“With hue like that when some great painter dips
His pencil in the gloom of earthquake and eclipse.” –Percy Bysshe Shelley
There may be no greater sight for the naked-eye astronomer than a total lunar eclipse. Normally, we get one or two of these a year, and the same wonderful thing happens at each one.
If you were standing on the Moon, you’d start to see the Earth begin to cover part of the Sun. As the Earth blocks more and more of the Sun, there would be less sunlight landing on the Moon, and one side of it appears to darken slightly, as you can see in the top row of images above.
But then the Earth begins to completely block the sunlight from landing on the Moon, and you start to see the Earth’s shadow land on the Moon. And as more and more of the Moon falls into the Earth’s umbral shadow, less and less of it is visible to us.
But just when you think the Moon is about to disappear completely into darkness…
Only the white of the Moon disappears, and gets replaced by a dim, red color. While this red Moon that gets left behind is something like 10,000 times dimmer than the full Moon it left behind, it’s still easily the brightest thing in the night sky.
Well, why does the Moon turn red?
After all, If the Earth is completely blocking the Sun’s light, you’d expect the Moon to go completely dark. And honestly, if the Earth were more like Mercury, the Moon would go completely dark during a Lunar Eclipse.
But the Earth has something “extra” that makes the Moon light up during an eclipse.
The atmosphere! As photographed by the Space Shuttle Atlantis from the International Space Station, the Earth’s atmosphere glows a pale blue color when the Sun shines directly on it.
But the Moon doesn’t turn blue, it turns red. So what’s the deal?
Looking at the edge of the Earth before the Sun comes up helps us with a part of the answer. The part of the atmosphere that experiences “day” shines blue, but the part that experiences a sunset or sunrise glows red, as anyone who’s seen one knows.
The Earth’s atmosphere scatters blue light more easily than it scatters red light. During most times of day, when light is plentiful, it means that more blue light goes in all directions, and that’s why the sky looks blue. But at sunrise or sunset, the sunlight needs to pass through much more atmosphere than normal, the blue light gets scattered away, leaving more red light than blue, and turning the sky redder than normal.
So along its journey to the opposite side of the Earth, the sunlight winds up traveling through hundreds upon hundreds of miles of atmosphere during a lunar eclipse, and only the reddest light will make it all the way through! The result?
The Moon appears whiter as more blue light adds to the red, and more red as less and less blue light gets through. Ever wonder what it would look like if you caught the Moon right at the center of the Earth’s shadow?
It would be deeply, darkly, and nearly uniformly red! You might, in fact, wonder what this looks like if you were on the Moon. Well, NASA has put together an animation showcasing one of the most spectacular phenomena that you’d see…
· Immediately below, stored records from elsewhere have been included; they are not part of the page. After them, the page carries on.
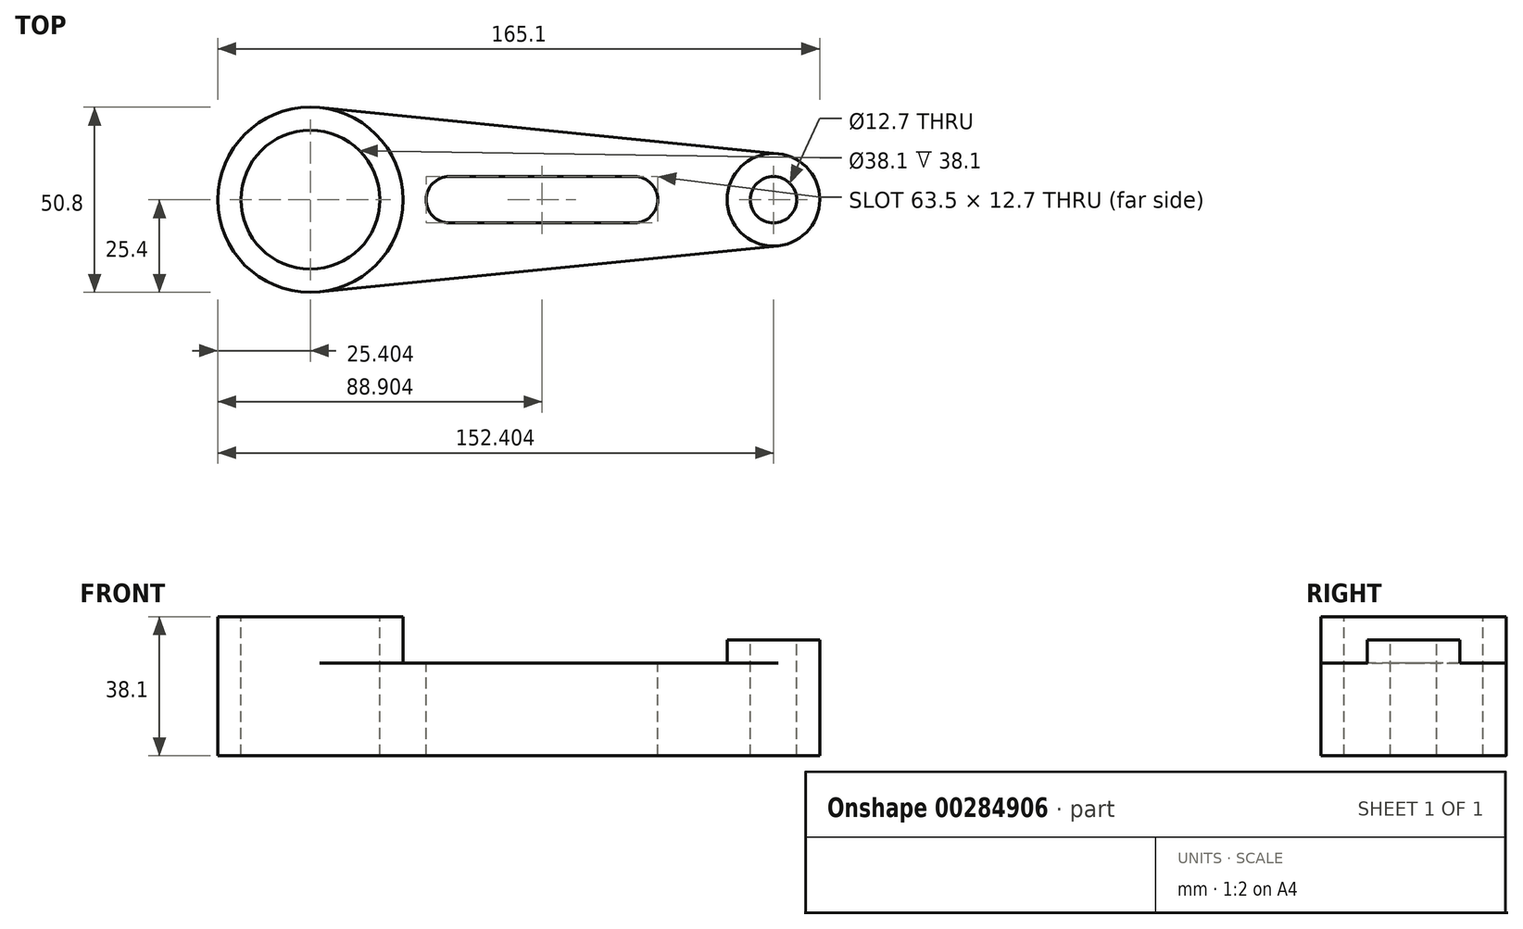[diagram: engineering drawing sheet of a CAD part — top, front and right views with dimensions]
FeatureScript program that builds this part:
annotation { "Feature Type Name" : "Feature", "Feature Type Description" : "" }
export const myFeature = defineFeature(function(context is Context, id is Id, definition is map)
    precondition{}
    {
        {
            var Q0;
            Q0=qCreatedBy(makeId("Top.planeOp"),FACE);
            var sketch = newSketch(context, id + "F0", { "sketchPlane" : qUnion([Q0])});
            skCircle(sketch, "E0", {"center": v(-61.78, 0) * mm, "radius": 19.05 * mm});
            skCircle(sketch, "E1", {"center": v(-61.78, 0) * mm, "radius": 25.4 * mm});
            skCircle(sketch, "E2", {"center": v(65.22, 0) * mm, "radius": 6.35 * mm});
            skCircle(sketch, "E3", {"center": v(65.22, 0) * mm, "radius": 12.7 * mm});
            skLineSegment(sketch, "E4", {"start": v(-59.24, 25.27) * mm, "end": v(66.5, 12.64) * mm});
            skLineSegment(sketch, "E5", {"start": v(-59.24, -25.27) * mm, "end": v(66.5, -12.64) * mm});
            skPoint(sketch, "E6", {"position": v(-23.68, 0) * mm});
            skPoint(sketch, "E7", {"position": v(27.12, 0) * mm});
            skArc(sketch, "E8", {"start": v(-23.68, 6.35) * mm, "mid": v(-30.03, 0) * mm, "end": v(-23.68, -6.35) * mm});
            skArc(sketch, "E9", {"start": v(27.12, -6.35) * mm, "mid": v(33.47, 0) * mm, "end": v(27.12, 6.35) * mm});
            skLineSegment(sketch, "E10", {"start": v(-23.68, 6.35) * mm, "end": v(27.12, 6.35) * mm});
            skLineSegment(sketch, "E11", {"start": v(-23.68, -6.35) * mm, "end": v(27.12, -6.35) * mm});
            skSolve(sketch);
        }
        {
            var Q0;
            Q0=makeQuery(id+"F0.imprint","IMPRINT",FACE,{"disambiguationData":[TD([[makeQuery(id+"F0.imprint","IMPRINT",EDGE,{"derivedFrom":sQuery(id+"F0.wireOp",EDGE,"E0")}),-1.0]])]});
            var Q1;
            {var subQ0=sQuery(id+"F0.wireOp",EDGE,"E4");Q1=makeQuery(id+"F0.imprint","IMPRINT",FACE,{"disambiguationData":[TD([[makeQuery(id+"F0.imprint","IMPRINT",EDGE,{"derivedFrom":subQ0}),-1.0]])]});}
            var Q2;
            Q2=makeQuery(id+"F0.imprint","IMPRINT",FACE,{"disambiguationData":[TD([[makeQuery(id+"F0.imprint","IMPRINT",EDGE,{"derivedFrom":sQuery(id+"F0.wireOp",EDGE,"E2")}),-1.0]])]});
            extrude(context, id + "F1", {"entities" : qUnion([Q0, Q1, Q2]), "oppositeDirection" : true, "depth" : 38.1 * mm});
        }
        {
            var Q0;
            {var subQ0=sQuery(id+"F0.wireOp",EDGE,"E4");Q0=makeQuery(id+"F0.imprint","IMPRINT",FACE,{"disambiguationData":[TD([[makeQuery(id+"F0.imprint","IMPRINT",EDGE,{"derivedFrom":subQ0}),-1.0]])]});}
            extrude(context, id + "F2", {"entities" : qUnion([Q0]), "operationType" : NewBodyOperationType.REMOVE, "oppositeDirection" : true, "depth" : 12.7 * mm});
        }
        {
            var Q0;
            {var subQ0=sQuery(id+"F0.wireOp",EDGE,"E2");var subQ1=sQuery(id+"F0.wireOp",EDGE,"E3");Q0=makeQuery(id+"F2.boolean.opBoolean","SPLIT",FACE,{"disambiguationData":[TD([makeQuery(id+"F1.opExtrude","SWEPT_FACE",FACE,{"disambiguationData":[OSD([subQ0])]})])],"derivedFrom":makeQuery(id+"F1.opExtrude","CAP_FACE",FACE,{"disambiguationData":[OSD([sQuery(id+"F0.wireOp",EDGE,"E0"),sQuery(id+"F0.wireOp",EDGE,"E1"),subQ0,subQ1,sQuery(id+"F0.wireOp",EDGE,"E4"),sQuery(id+"F0.wireOp",EDGE,"E5"),sQuery(id+"F0.wireOp",EDGE,"E8"),sQuery(id+"F0.wireOp",EDGE,"E9"),sQuery(id+"F0.wireOp",EDGE,"E10"),sQuery(id+"F0.wireOp",EDGE,"E11")])],"isStart":true})});}
            extrude(context, id + "F3", {"entities" : qUnion([Q0]), "operationType" : NewBodyOperationType.REMOVE, "oppositeDirection" : true, "depth" : 6.35 * mm});
        }
    });
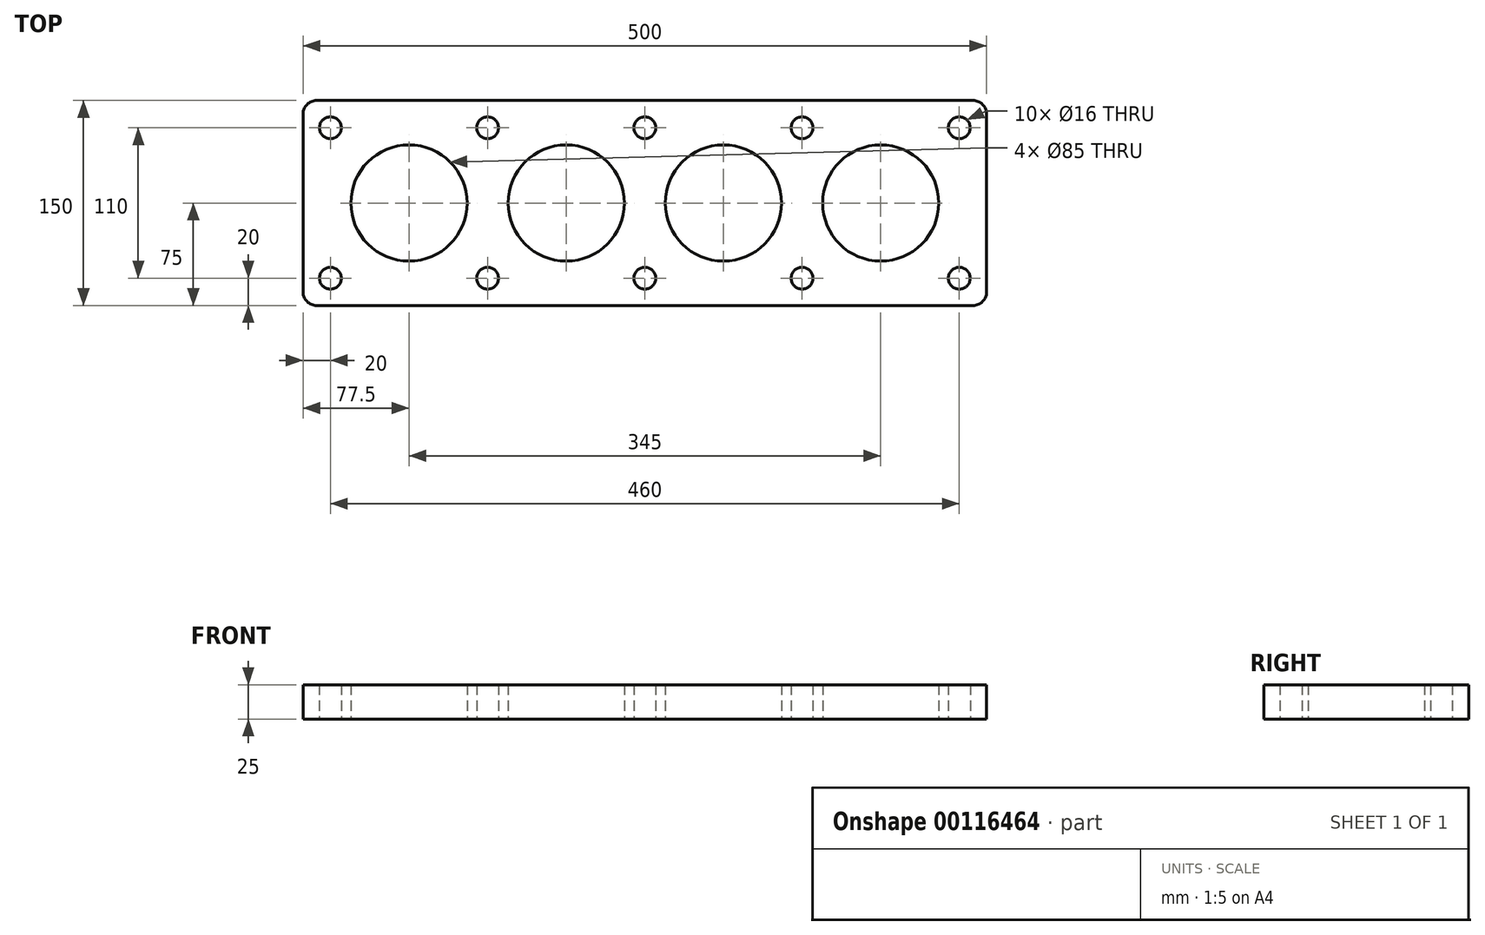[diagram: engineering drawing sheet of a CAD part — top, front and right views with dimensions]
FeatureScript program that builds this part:
annotation { "Feature Type Name" : "Feature", "Feature Type Description" : "" }
export const myFeature = defineFeature(function(context is Context, id is Id, definition is map)
    precondition{}
    {
        {
            var Q0;
            Q0=qCreatedBy(makeId("Top.planeOp"),FACE);
            var sketch = newSketch(context, id + "F2", { "sketchPlane" : qUnion([Q0])});
            skLineSegment(sketch, "E0", {"start": v(0, 0) * mm, "end": v(-240, 0) * mm});
            skLineSegment(sketch, "E1", {"start": v(-250, -10) * mm, "end": v(-250, -140) * mm});
            skLineSegment(sketch, "E2", {"start": v(-240, -150) * mm, "end": v(0, -150) * mm});
            skPoint(sketch, "E3.visualSharp", {"position": v(-250, 0) * mm});
            skArc(sketch, "E3.filletArc", {"start": v(-240, 0) * mm, "mid": v(-247.07, -2.93) * mm, "end": v(-250, -10) * mm});
            skPoint(sketch, "E4.visualSharp", {"position": v(-250, -150) * mm});
            skArc(sketch, "E4.filletArc", {"start": v(-250, -140) * mm, "mid": v(-247.07, -147.07) * mm, "end": v(-240, -150) * mm});
            skLineSegment(sketch, "E5", {"start": v(-276.86, -75) * mm, "end": v(-35.34, -75) * mm, "construction": true});
            skPoint(sketch, "E5.startSnap0", {"position": v(-250, -75) * mm});
            skCircle(sketch, "E6", {"center": v(-172.5, -75) * mm, "radius": 42.5 * mm});
            skCircle(sketch, "E7", {"center": v(-57.5, -75) * mm, "radius": 42.5 * mm});
            skLineSegment(sketch, "E8", {"start": v(-230, -130) * mm, "end": v(-13.7, -130) * mm, "construction": true});
            skCircle(sketch, "E9", {"center": v(-230, -130) * mm, "radius": 8 * mm});
            skCircle(sketch, "E10", {"center": v(-115, -130) * mm, "radius": 8 * mm});
            skArc(sketch, "E11", {"start": v(0, -122) * mm, "mid": v(-8, -130) * mm, "end": v(0, -138) * mm});
            skArc(sketch, "E12.MirrorC", {"start": v(0, -28) * mm, "mid": v(-8, -20) * mm, "end": v(0, -12) * mm});
            skCircle(sketch, "E13.MirrorC", {"center": v(-115, -20) * mm, "radius": 8 * mm});
            skCircle(sketch, "E14.MirrorC", {"center": v(-230, -20) * mm, "radius": 8 * mm});
            skLineSegment(sketch, "E15", {"start": v(0, 0) * mm, "end": v(0, -12) * mm});
            skLineSegment(sketch, "E16.trimOffspring", {"start": v(0, -138) * mm, "end": v(0, -150) * mm});
            skLineSegment(sketch, "E17.trimOffspring", {"start": v(0, -28) * mm, "end": v(0, -122) * mm});
            skSolve(sketch);
        }
        {
            var Q0;
            Q0=makeQuery(id+"F2.imprint","IMPRINT",FACE,{"disambiguationData":[TD([[makeQuery(id+"F2.imprint","IMPRINT",EDGE,{"derivedFrom":sQuery(id+"F2.wireOp",EDGE,"E0")}),1.0]])]});
            extrude(context, id + "F0", {"entities" : qUnion([Q0]), "depth" : 25 * mm});
        }
        {
            var Q0;
            Q0=makeQuery(id+"F0.opExtrude","SWEPT_BODY",BODY,{"disambiguationData":[OSD([sQuery(id+"F2.wireOp",EDGE,"E0"),sQuery(id+"F2.wireOp",EDGE,"E1"),sQuery(id+"F2.wireOp",EDGE,"E2"),sQuery(id+"F2.wireOp",EDGE,"E3.filletArc"),sQuery(id+"F2.wireOp",EDGE,"E4.filletArc"),sQuery(id+"F2.wireOp",EDGE,"E6"),sQuery(id+"F2.wireOp",EDGE,"E7"),sQuery(id+"F2.wireOp",EDGE,"E9"),sQuery(id+"F2.wireOp",EDGE,"E10"),sQuery(id+"F2.wireOp",EDGE,"E11"),sQuery(id+"F2.wireOp",EDGE,"E12.MirrorC"),sQuery(id+"F2.wireOp",EDGE,"E13.MirrorC"),sQuery(id+"F2.wireOp",EDGE,"E14.MirrorC"),sQuery(id+"F2.wireOp",EDGE,"E15"),sQuery(id+"F2.wireOp",EDGE,"E16.trimOffspring"),sQuery(id+"F2.wireOp",EDGE,"E17.trimOffspring")])]});
            var Q1;
            Q1=makeQuery(id+"F0.opExtrude","SWEPT_FACE",FACE,{"disambiguationData":[OSD([sQuery(id+"F2.wireOp",EDGE,"E17.trimOffspring")])]});
            mirror(context, id + "F1", {"operationType" : NewBodyOperationType.ADD, "entities" : qUnion([Q0]), "mirrorPlane" : qUnion([Q1])});
        }
    });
The “Ring of Fire”, or the sum of all the sunsets and sunrises, simultaneously, from all around the Earth! The result is a great red ring, that would appear bluer/whiter nearest wherever the Sun is closest to the edge. (Not shown in the animation above.) And now you know why the Moon turns red during an eclipse!
If you have a chance this year (which you will unless you live in the Americas like me), check out one of the two lunar eclipses happening, because you won’t have another chance until 2014!